After breakfast, we’d troop out to our respective work sites. Some of us were building houses where there were only bare foundations or rubble-strewn lots. Some of us were distributing donations of furniture, clothing, toys, tools, cookware and appliances. Some of us were driving residents to shop at Wal-Mart, Lowe’s and Home Depot. Others were finishing interiors, clearing refuse and debris, or organizing the Pearlington Recovery Center distribution warehouse.
There are endless chores to be done and sometimes up to 250 willing pairs of hands at a time. Last week was a quiet week with only 40 or so adult volunteers and a crew of teens from Colorado and young adults from a local college.
Laurie Spaschak, Bob Putnam and Larry Randall organize the volunteers and assign tasks. Laurie also does case management. Bob, who hails from Quincy, Mass., offered brief commentaries along with work orders; telling us who was handy, who was a little cranky and giving us advice on how to handle ourselves. We found in short order that, as we worked alongside residents, they would tell us their stories. They were unbearably matter-of-fact as they talked about clinging to trees, or watching their pets carried away, or placing their belongings on top of their upstairs beds because "beds float and we didn’t lose those things." When sometimes tears welled up, they would stop, apologize and say, "It wasn’t all that bad, you know." We moved in and out of homes and sheds with small stacks of water-damaged belongings that had been salvaged in the aftermath. They may not be usable, but that doesn’t matter. We are helping to heal this country in more ways than one.
Lunch was a substantial affair at the Community Baptist Church. Church ladies would loudly warn us that "you don’t enter until you have washed those hands." With supplies provided by Presbyterian Disaster Relief and local cooks, we had a variety of entrees, vegetables, salads and desserts – fuel for the afternoon. Rev. Rawls would offer thanks and a lively prayer. And often a member of his congregation would serenade us with a powerful gospel song. Every Wednesday evening, Pastor Rawls invited volunteers to his church for a worship service that gets the blood moving and the feet pounding.
By nightfall, we were tired and satisfied. The Methodists provided the Recovery Center with mobile shower units, miracles of modern engineering that provided light, a washbasin, and five showers with hot and cold, albeit sulfurous, running water. We’d eat well and retire to bunkhouses that could accommodate 10 to 15 and had both heat and air conditioning. The port-a-potties, however, lost their cachet by the end of the week.

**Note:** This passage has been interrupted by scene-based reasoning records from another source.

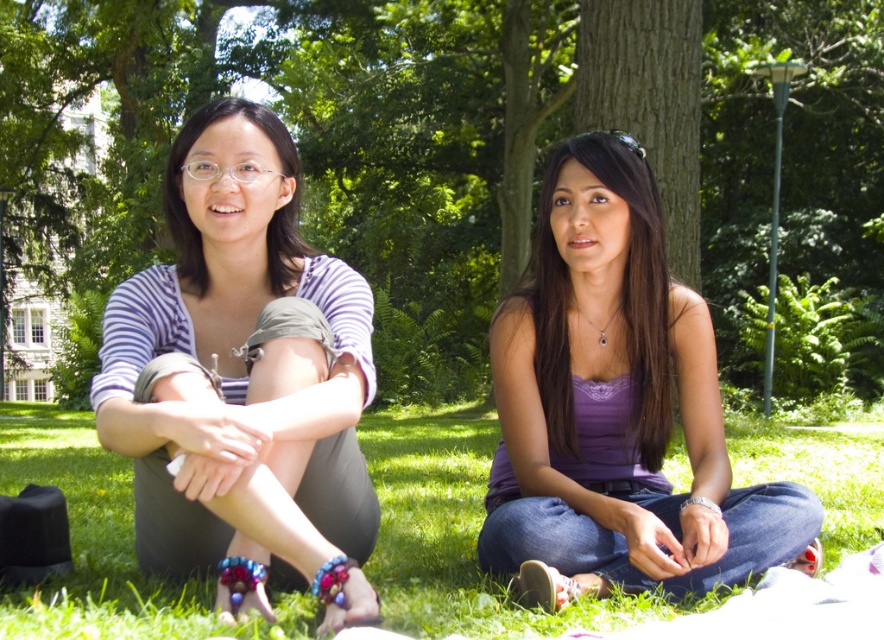
Question: Among these objects, which one is nearest to the camera?

Choices:
 (A) purple fabric tank top at center
 (B) brown textured tree at center
 (C) striped fabric shirt at left

Answer: (C)

Question: Which object is farther from the camera taking this photo?

Choices:
 (A) brown textured tree at center
 (B) striped fabric shirt at left
 (C) purple satin top at center
 (D) purple fabric tank top at center

Answer: (A)

Question: Considering the relative positions of purple fabric tank top at center and purple satin top at center in the image provided, where is purple fabric tank top at center located with respect to purple satin top at center?

Choices:
 (A) below
 (B) above

Answer: (A)

Question: Can you confirm if striped fabric shirt at left is wider than purple satin top at center?

Choices:
 (A) no
 (B) yes

Answer: (B)

Question: Considering the relative positions of purple satin top at center and matte purple blouse at left in the image provided, where is purple satin top at center located with respect to matte purple blouse at left?

Choices:
 (A) below
 (B) above

Answer: (A)

Question: Which object appears closest to the camera in this image?

Choices:
 (A) purple fabric tank top at center
 (B) brown textured tree at center
 (C) purple satin top at center

Answer: (A)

Tod, Chris and I installed windows and exterior doors in one home, helped move a shed to make room for a new church, and installed a kitchen and interior doors in another home. There is something compelling about hard, efficient labor for which the only rewards are one’s sense of accomplishment and the gratitude of those who have suffered enough. We are all capable of stretching beyond our day-to-day lives to do something extraordinary for someone else, and changing our own lives forever.
Sarah Person is the youth ministry coordinator at the First Parish Church in Weston.